Youth Culture - Impact On Adolescents

Impact On Adolescents

For decades, adults have worried that youth subcultures were the root of moral degradation and changing values in younger generations. Researchers have characterized youth culture as embodying values that are "in conflict with those of the adult world", Common concerns about youth culture include a perceived lack of interest in education, involvement in risky behaviors like substance use and sexual activity, and engaging extensively in leisure activities. These perceptions have led many adults to believe that adolescents hold different values than older generations and to perceive youth culture as an attack on the morals of current society. These worries have prompted the creation of parenting websites such as theyouthculturereport.com and the Center for Parent Youth Understanding (cpyu.org), whose goal is to preserve the values of older generations in young people.

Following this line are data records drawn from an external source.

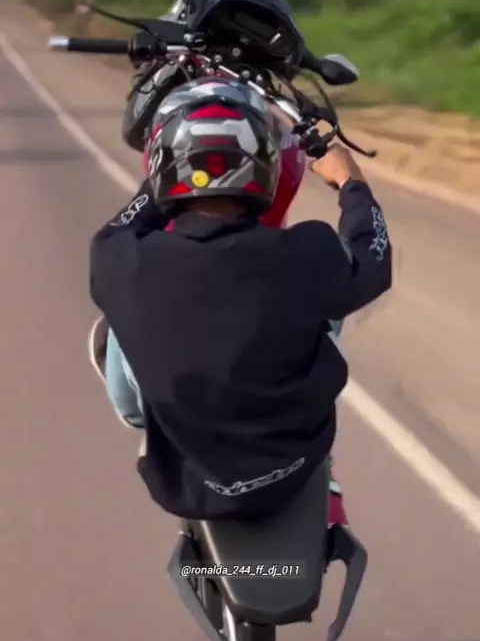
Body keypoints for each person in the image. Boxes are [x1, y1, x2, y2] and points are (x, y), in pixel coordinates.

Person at [89, 78, 392, 524]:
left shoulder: (122, 260)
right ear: (265, 168)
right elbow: (374, 257)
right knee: (326, 306)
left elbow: (118, 229)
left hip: (182, 484)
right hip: (294, 466)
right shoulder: (309, 253)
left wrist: (176, 166)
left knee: (115, 327)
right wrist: (351, 182)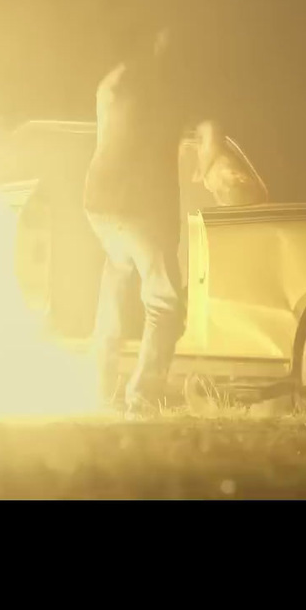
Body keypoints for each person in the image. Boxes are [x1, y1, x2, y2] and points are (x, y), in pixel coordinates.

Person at [84, 27, 190, 418]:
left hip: (99, 200)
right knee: (164, 303)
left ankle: (98, 387)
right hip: (138, 205)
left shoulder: (113, 81)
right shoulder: (160, 87)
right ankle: (144, 395)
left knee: (116, 276)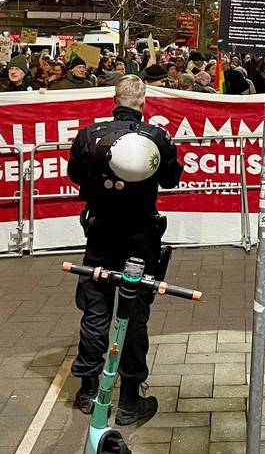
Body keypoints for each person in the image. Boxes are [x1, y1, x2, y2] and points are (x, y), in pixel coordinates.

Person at [67, 75, 182, 423]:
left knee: (96, 310)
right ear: (143, 101)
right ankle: (130, 400)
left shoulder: (89, 135)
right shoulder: (156, 136)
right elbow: (171, 178)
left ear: (114, 98)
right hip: (140, 239)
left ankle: (89, 390)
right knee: (133, 317)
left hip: (101, 234)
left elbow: (75, 174)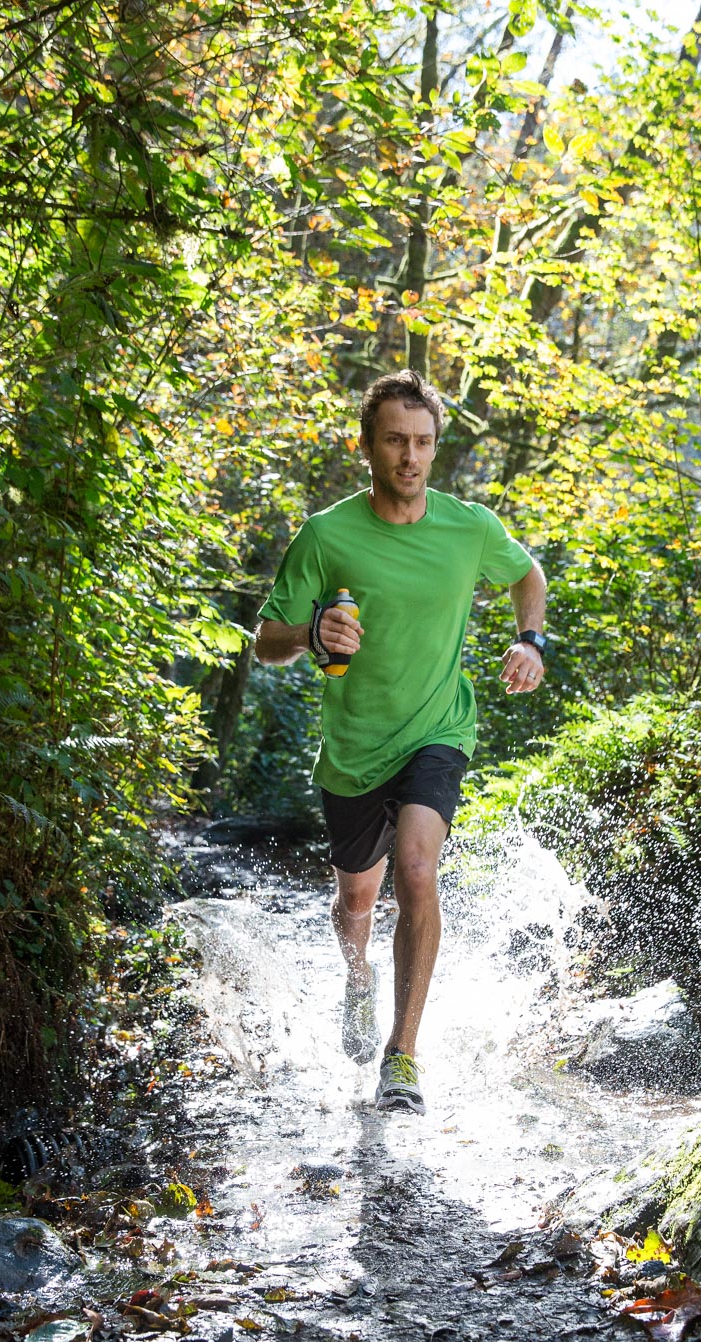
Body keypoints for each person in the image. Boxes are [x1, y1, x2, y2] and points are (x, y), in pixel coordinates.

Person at [255, 370, 547, 1115]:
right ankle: (358, 978)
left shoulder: (469, 526)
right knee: (358, 899)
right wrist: (313, 630)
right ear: (369, 446)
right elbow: (268, 644)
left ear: (435, 447)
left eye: (422, 442)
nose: (410, 456)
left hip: (437, 729)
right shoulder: (328, 534)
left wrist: (531, 641)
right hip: (353, 746)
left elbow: (527, 575)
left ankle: (403, 1055)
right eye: (395, 440)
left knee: (417, 867)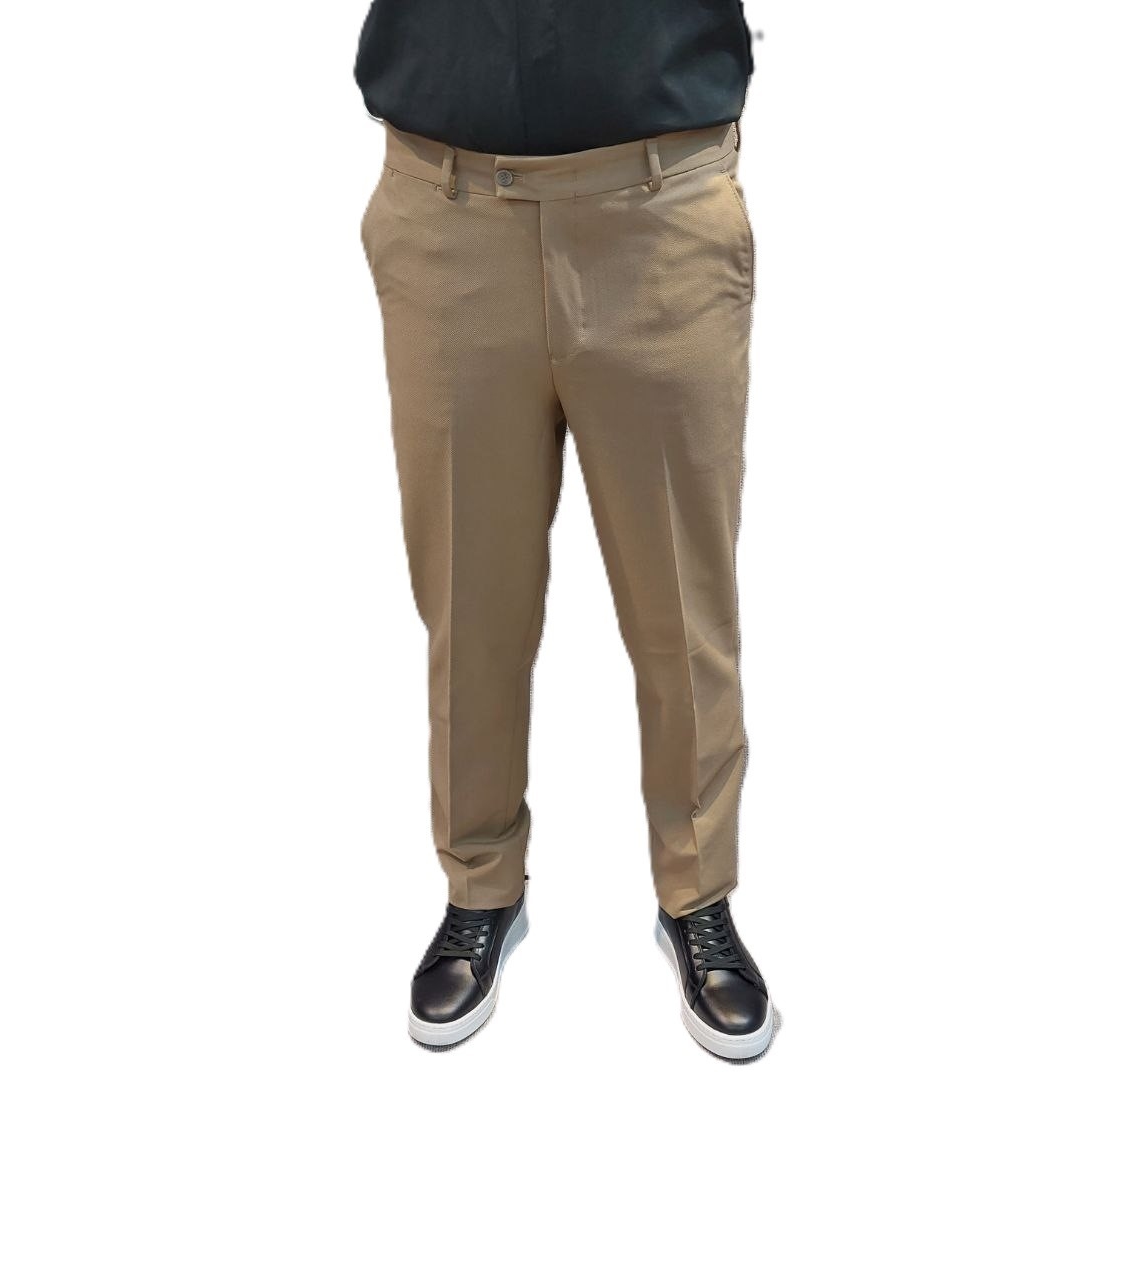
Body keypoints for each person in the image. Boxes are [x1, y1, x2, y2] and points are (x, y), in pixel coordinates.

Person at [354, 0, 775, 1060]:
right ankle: (479, 885)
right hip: (448, 210)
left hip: (658, 207)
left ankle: (697, 892)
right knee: (469, 597)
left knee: (682, 606)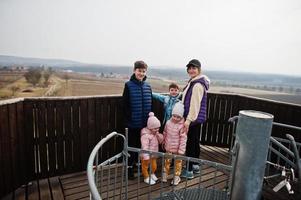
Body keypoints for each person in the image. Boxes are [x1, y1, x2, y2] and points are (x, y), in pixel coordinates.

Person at [122, 60, 152, 179]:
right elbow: (124, 105)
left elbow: (150, 104)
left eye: (144, 71)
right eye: (139, 71)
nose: (141, 73)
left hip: (145, 125)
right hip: (132, 123)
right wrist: (128, 120)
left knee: (143, 146)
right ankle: (129, 168)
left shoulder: (147, 86)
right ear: (134, 70)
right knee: (131, 146)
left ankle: (141, 166)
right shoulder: (128, 85)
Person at [181, 59, 210, 179]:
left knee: (191, 144)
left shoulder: (197, 84)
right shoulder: (194, 82)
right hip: (195, 119)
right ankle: (195, 165)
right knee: (194, 142)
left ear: (199, 70)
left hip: (192, 119)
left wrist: (188, 121)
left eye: (194, 68)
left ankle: (188, 170)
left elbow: (194, 105)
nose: (191, 70)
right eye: (190, 68)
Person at [161, 102, 187, 185]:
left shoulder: (182, 126)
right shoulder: (168, 123)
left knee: (177, 163)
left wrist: (181, 150)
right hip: (168, 147)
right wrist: (163, 141)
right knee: (167, 161)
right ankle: (165, 175)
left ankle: (176, 177)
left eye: (178, 117)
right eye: (174, 116)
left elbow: (183, 138)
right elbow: (165, 133)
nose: (175, 118)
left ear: (181, 116)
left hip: (177, 150)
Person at [140, 112, 164, 185]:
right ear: (150, 127)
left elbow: (161, 141)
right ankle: (146, 177)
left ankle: (152, 173)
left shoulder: (155, 133)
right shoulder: (145, 136)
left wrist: (158, 135)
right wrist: (146, 156)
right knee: (145, 166)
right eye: (155, 128)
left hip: (153, 154)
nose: (157, 129)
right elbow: (145, 146)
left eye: (158, 128)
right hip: (146, 155)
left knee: (154, 166)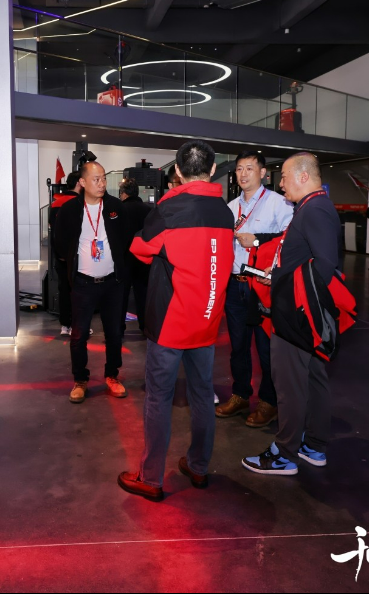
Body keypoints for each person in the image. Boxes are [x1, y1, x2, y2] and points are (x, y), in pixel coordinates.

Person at [117, 140, 234, 501]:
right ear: (212, 170)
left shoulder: (169, 209)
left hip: (171, 321)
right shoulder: (225, 213)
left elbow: (140, 248)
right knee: (202, 395)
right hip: (208, 319)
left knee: (158, 398)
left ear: (178, 172)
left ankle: (151, 477)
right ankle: (198, 466)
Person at [242, 152, 339, 477]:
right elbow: (306, 259)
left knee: (290, 386)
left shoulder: (315, 209)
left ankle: (284, 454)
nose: (280, 183)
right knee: (312, 379)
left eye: (284, 176)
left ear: (303, 176)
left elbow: (325, 265)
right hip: (302, 312)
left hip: (296, 314)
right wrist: (280, 272)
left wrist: (296, 301)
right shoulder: (312, 207)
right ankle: (314, 446)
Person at [215, 152, 294, 429]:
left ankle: (268, 402)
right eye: (239, 169)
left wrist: (258, 240)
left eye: (250, 168)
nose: (243, 174)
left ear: (263, 173)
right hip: (235, 285)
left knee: (266, 348)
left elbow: (290, 239)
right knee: (238, 346)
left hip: (261, 286)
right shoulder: (230, 207)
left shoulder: (278, 203)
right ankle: (240, 395)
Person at [54, 162, 131, 403]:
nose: (102, 184)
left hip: (112, 283)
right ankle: (80, 380)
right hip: (83, 284)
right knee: (78, 335)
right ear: (83, 182)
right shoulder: (69, 210)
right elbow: (60, 244)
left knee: (114, 333)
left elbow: (126, 238)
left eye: (104, 178)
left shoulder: (116, 207)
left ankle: (112, 376)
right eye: (96, 179)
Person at [52, 171, 83, 335]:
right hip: (77, 256)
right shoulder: (79, 203)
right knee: (79, 291)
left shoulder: (55, 203)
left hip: (60, 256)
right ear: (79, 183)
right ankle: (78, 325)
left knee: (64, 289)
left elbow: (54, 232)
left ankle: (65, 325)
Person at [118, 177, 151, 331]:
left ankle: (119, 327)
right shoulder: (148, 210)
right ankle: (145, 326)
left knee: (121, 294)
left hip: (124, 258)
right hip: (143, 257)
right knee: (142, 293)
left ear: (124, 194)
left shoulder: (120, 209)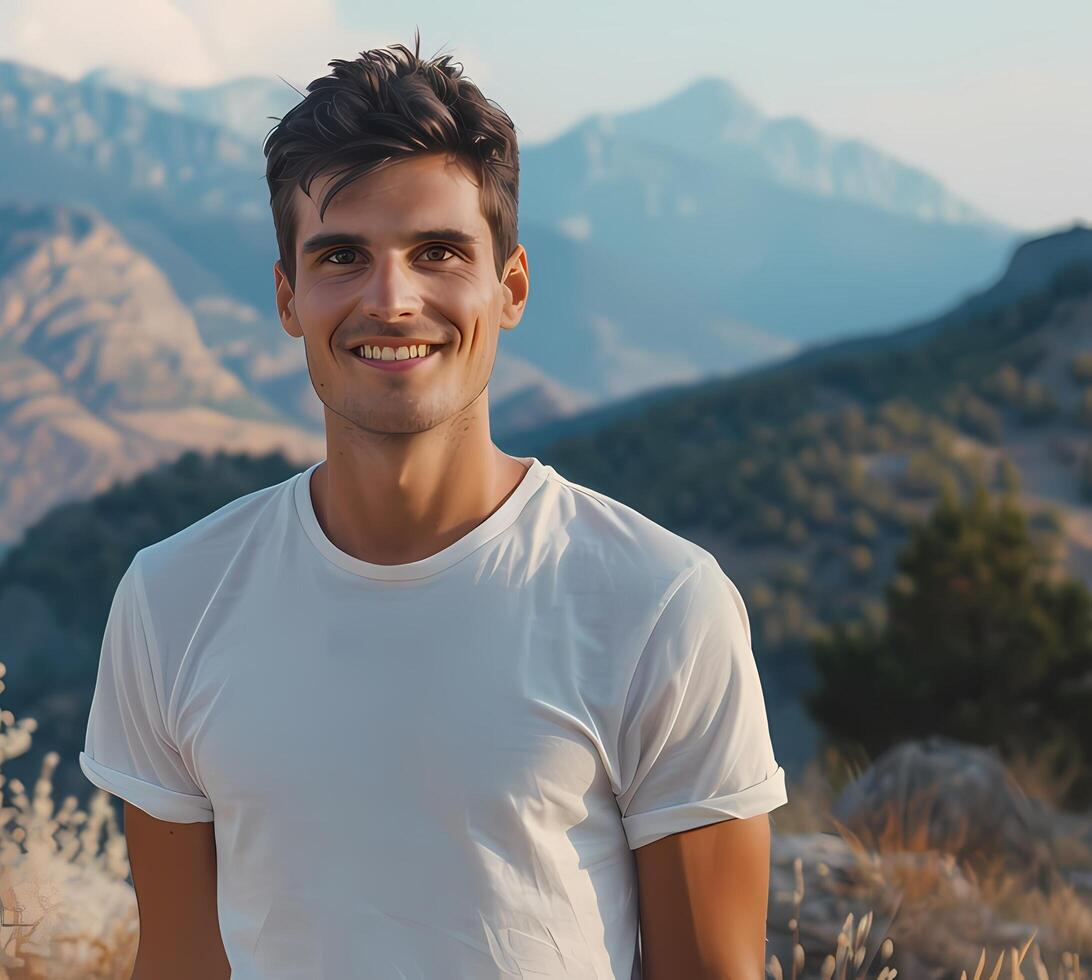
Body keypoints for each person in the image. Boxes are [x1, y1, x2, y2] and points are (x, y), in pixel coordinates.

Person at [80, 32, 786, 980]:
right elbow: (177, 965)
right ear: (289, 298)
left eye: (440, 251)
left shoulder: (659, 604)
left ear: (512, 288)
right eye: (340, 257)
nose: (392, 297)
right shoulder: (173, 599)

Despite the attitudes of many adults, there is not a consensus among researchers about whether youth subcultures hold different beliefs than adults do. Some researchers have noted the simultaneous rise in age segregation and adolescent adjustment problems such as suicide, delinquency, and premarital pregnancy. Perhaps the increased prevalence of age segregation contributed to the problems of modern youth, and these problems represent a difference in values. However, most evidence suggests that these youth problems are not a reflection of different morals held by younger generations. Multiple studies have found that most adolescents hold views that are similar to their parents. One study challenged the theory that adolescent cohorts have distanced themselves from their parents by finding that between 1976 and 1982, a time when rates of adolescent problems increased, adolescents became less peer-oriented. A second study’s finding that adolescents’ values were more similar to their parents’ in the 1980s than they were in the 1960s and ‘70s echoes Sebald’s findings. Another study did find differences between adolescents’ and parents’ attitudes, but found that the differences were in the degree of belief, not in the attitude itself.

There may also be pluralistic ignorance on the part of youth regarding how their attitudes compare to peers and parents. A study by Lerner et al. asked college students to compare their attitudes on a number of issues to the attitudes of their peers and parents. Most students rated their attitudes as falling somewhere between their parents' more conservative attitudes and their peers' more liberal attitudes. The authors suggested that the reason for this is that the students perceived their friends as more liberal than they really were.

If adolescents' values are similar to their parents', this raises the question of why adults insist that adolescents inhabit a separate world with different values. One reason may be that the similarities between adolescent and adult values are relatively invisible compared to the differences between these two groups. The way young people dress, the music they listen to, and their language are often more apparent than the values they hold. This may lead adults to overemphasize the differences between youth and other age groups.

Adults may also falsely believe that youth’s assertion of independence in exterior aspects of their life represents a manifestation of a different value system. In reality, sports, language, music, clothing and dating tend to be superficial ways of expressing autonomy—they can be adopted without compromising one’s beliefs or values. Of course, there are some areas in which adolescents’ assertion of autonomy can cause long-term consequences. These include behaviors involving substance use and sexual activity.

The impact of youth culture on deviance and sexual behavior is debatable. Drinking alcohol is normative for adolescents in the United States, with more than 70% of high school students reporting ever having had a drink. Similarly, about 2/3 of teenagers have engaged in sexual intercourse by the time they leave high school. Because they are ubiquitous in adolescence, many researchers include drinking and having sex as aspects of youth culture. Engaging in these activities can definitely have harmful consequences for adolescents, although the majority of adolescents who engage in these risky behaviors do not suffer long-term consequences. The possibilities of addiction, pregnancy, incarceration, and other negative outcomes are some potentially negative effects of participation in youth culture.

However, youth culture may also have benefits for the adolescent. We have already discussed how youth culture may facilitate identity development in the teenage years. Peer influence can also have a positive effect on adolescents' well-being. For example, most teens report that their friends pressure them not to use drugs or engage in sexual activity.